Thursday, August 25, 2011

Ernst Trasnlation

Panel 1: Rooster mocks those without balance by easily standing on to of and egg.

Panel 2: Rooster and Rooster-man looking over a dead body. They seem indifferent about the situation.

Panel 3: Rooster-men burying the dead. They are questioning the undressing woman.

Panel 4: Rooster-men are inspecting the items left behind by the dead. They unearthed a body to do so.

Panel 5: The Roosters have murdered the woman. The Rooster-man in the doorway is very troubled and hurt by this action.
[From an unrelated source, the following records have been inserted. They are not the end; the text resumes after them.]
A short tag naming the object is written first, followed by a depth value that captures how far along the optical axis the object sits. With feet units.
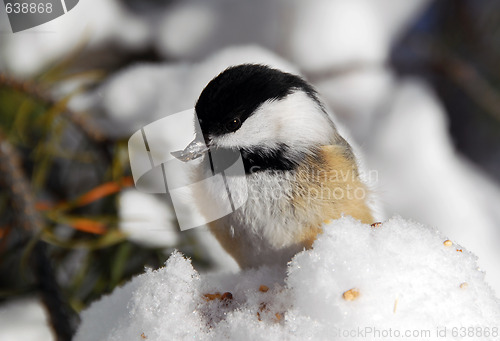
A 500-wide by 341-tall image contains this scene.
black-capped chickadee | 4.11
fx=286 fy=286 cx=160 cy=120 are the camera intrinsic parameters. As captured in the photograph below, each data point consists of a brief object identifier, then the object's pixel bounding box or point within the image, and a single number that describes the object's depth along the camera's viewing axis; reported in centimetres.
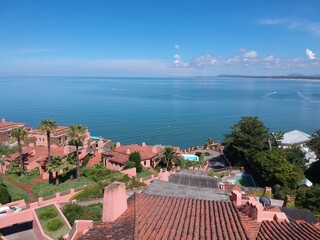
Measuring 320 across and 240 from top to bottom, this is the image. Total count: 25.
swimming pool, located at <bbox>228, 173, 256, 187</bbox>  3828
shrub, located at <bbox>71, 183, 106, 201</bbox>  2797
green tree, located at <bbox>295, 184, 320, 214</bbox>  2457
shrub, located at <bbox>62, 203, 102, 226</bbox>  2063
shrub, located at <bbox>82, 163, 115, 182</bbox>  3366
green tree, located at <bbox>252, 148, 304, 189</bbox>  3206
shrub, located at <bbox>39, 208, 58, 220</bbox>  2172
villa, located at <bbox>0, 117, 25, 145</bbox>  4812
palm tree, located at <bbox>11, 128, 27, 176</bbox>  3368
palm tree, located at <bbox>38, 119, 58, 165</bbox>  3344
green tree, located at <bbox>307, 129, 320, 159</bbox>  3890
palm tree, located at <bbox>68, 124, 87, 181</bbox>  3262
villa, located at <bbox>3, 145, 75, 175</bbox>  3672
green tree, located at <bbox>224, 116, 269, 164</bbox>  4262
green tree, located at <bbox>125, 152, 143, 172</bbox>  3682
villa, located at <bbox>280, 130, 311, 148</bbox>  5284
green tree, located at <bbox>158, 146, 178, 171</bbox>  3966
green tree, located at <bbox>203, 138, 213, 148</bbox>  5932
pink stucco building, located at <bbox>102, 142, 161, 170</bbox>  3828
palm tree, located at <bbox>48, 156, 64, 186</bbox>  3120
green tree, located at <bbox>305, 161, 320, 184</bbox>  3875
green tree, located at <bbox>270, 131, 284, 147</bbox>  4688
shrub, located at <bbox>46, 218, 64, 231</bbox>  1991
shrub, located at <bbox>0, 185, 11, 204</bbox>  2572
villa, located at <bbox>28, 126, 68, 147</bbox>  4721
Panel 6: Rooster-man is trying to enter the room. The man is pushing a wardrobe up against the door in order to keep out the Rooster-man.

Sunday, August 21, 2011

The Arrival

     Words help us understand stories in our own language and culture, but pictures are universal. Shaun Tan's The Arrival paints a strong and wonderful tale of an immigrant entering a world that is unfamiliar and at sometimes a scary place. Every page moves the story along in a very straightforward motion with no real confusion at all. As bizarre as some of the imagery is, the landscapes and odd objects and foreign language really help in expressing how difficult it can be to communicate in and to discover a new city in a foreign land. The changes in tone are clearly expressed through changes in brightness in each panel as the happier moments have a strong glow while the darker and sadder moments are expressed by heavier shadows and bleak scenery. Each chapter has a clear transition and explores a different step in the cycle of immigrating to a new land. Facial expressions become an essential tool to understand the characters and to explore the narrative of Tan's story. By using repetition to show the before and after of events, The Arrival at times feels less like an ordinary comic and more of a movie split into separate stills. Words have never been necessary to tell a story, whether it be in a comic or in a film, because images get across more in just one panel or still than words could get across in several paragraphs. Shaun Tan's The Arrival makes this quite clear in it's wonderful storytelling in the form of a wordless comic.